- Construct 90% and 99% confidence intervals for the population mean temperature of coffee sold in Example 2.
a. Find tc and E for each level of confidence.
b. Use x and E to find the left and right endpoints of each confidence interval.
c. Interpret the results.
- Constructing a Confidence Interval You randomly select 36 cars of the same model that were sold at a
car dealership and determine the number of days each car sat on the dealership’s lot before it was sold. The sample mean is 9.75 days, with a sample standard deviation of 2.39 days. Construct a 99% confidence interval for the population mean number of days the car model sits on the dealership’s lot.
The Correct Answer and Explanation is :
Part 1: Confidence Intervals for the Population Mean Temperature of Coffee
a. Find ( t_c ) and ( E ) for each level of confidence
To construct a confidence interval for the population mean temperature, we use the formula for a confidence interval when the population standard deviation is unknown:
[
CI = \bar{x} \pm t_c \times \frac{s}{\sqrt{n}}
]
Where:
- ( \bar{x} ) is the sample mean,
- ( t_c ) is the critical value from the ( t )-distribution,
- ( s ) is the sample standard deviation,
- ( n ) is the sample size.
We’ll calculate the margin of error ( E = t_c \times \frac{s}{\sqrt{n}} ) for the 90% and 99% confidence levels.
The critical values (( t_c )) are determined by the sample size (( n )) and the degrees of freedom (( df = n – 1 )).
For a 90% confidence interval with 10 degrees of freedom:
- From the ( t )-distribution table, ( t_c = 1.812 ).
For a 99% confidence interval with 10 degrees of freedom:
- From the ( t )-distribution table, ( t_c = 3.169 ).
Now, we compute the margin of error ( E ):
[
E = t_c \times \frac{s}{\sqrt{n}}
]
b. Use ( \bar{x} ) and ( E ) to find the left and right endpoints of each confidence interval
The endpoints of the confidence interval are calculated as:
[
\text{Left endpoint} = \bar{x} – E
]
[
\text{Right endpoint} = \bar{x} + E
]
c. Interpretation of Results
The interpretation of the confidence interval is that we are 90% (or 99%) confident that the true population mean temperature of the coffee falls within the interval. This means that if we repeated this process many times, 90% (or 99%) of the intervals we compute would contain the true population mean temperature.

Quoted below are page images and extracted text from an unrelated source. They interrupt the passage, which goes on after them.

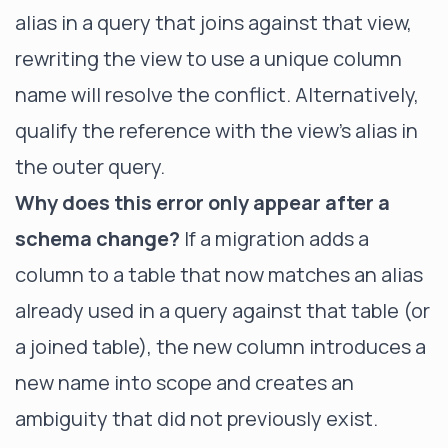
alias in a query that joins against that view,
rewriting the view to use a unique column
name will resolve the conflict. Alternatively,
qualify the reference with the view's alias in
the outer query.
Why does this error only appear after a
schema change?
If a migration adds a
column to a table that now matches an alias
already used in a query against that table (or
a joined table), the new column introduces a
new name into scope and creates an
ambiguity that did not previously exist.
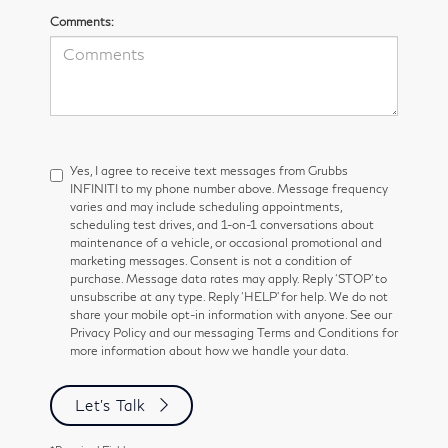
Comments:
Yes, I agree to receive text messages from Grubbs
INFINITI to my phone number above. Message frequency
varies and may include scheduling appointments,
scheduling test drives, and 1-on-1 conversations about
maintenance of a vehicle, or occasional promotional and
marketing messages. Consent is not a condition of
purchase. Message data rates may apply. Reply ‘STOP’ to
unsubscribe at any type. Reply ‘HELP’ for help. We do not
share your mobile opt-in information with anyone. See our
Privacy Policy and our messaging Terms and Conditions for
more information about how we handle your data.
Let's Talk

Part 2: Confidence Interval for the Number of Days Cars Sit on the Lot
Given:
- Sample mean (( \bar{x} )) = 9.75 days,
- Sample standard deviation (( s )) = 2.39 days,
- Sample size (( n )) = 36,
- Confidence level = 99%.
The formula for the confidence interval is the same as in Part 1:
[
CI = \bar{x} \pm t_c \times \frac{s}{\sqrt{n}}
]
First, calculate the standard error of the mean:
[
\text{SE} = \frac{s}{\sqrt{n}} = \frac{2.39}{\sqrt{36}} = 0.398
]
Next, we need the critical value ( t_c ) for 99% confidence. The degrees of freedom (( df = n – 1 )) is 35. From the ( t )-distribution table for 35 degrees of freedom and a 99% confidence level, the critical value ( t_c = 2.724 ).
Now, compute the margin of error ( E ):
[
E = t_c \times \text{SE} = 2.724 \times 0.398 = 1.085
]
So the confidence interval is:
[
CI = 9.75 \pm 1.085
]
This results in the following endpoints:
- Left endpoint: ( 9.75 – 1.085 = 8.665 ),
- Right endpoint: ( 9.75 + 1.085 = 10.835 ).
Interpretation:
We are 99% confident that the true population mean number of days a car sits on the dealership’s lot is between 8.665 and 10.835 days. This means that, based on the sample data, we can expect that most cars of this model will sit on the lot for this range of days before being sold, with a high level of confidence.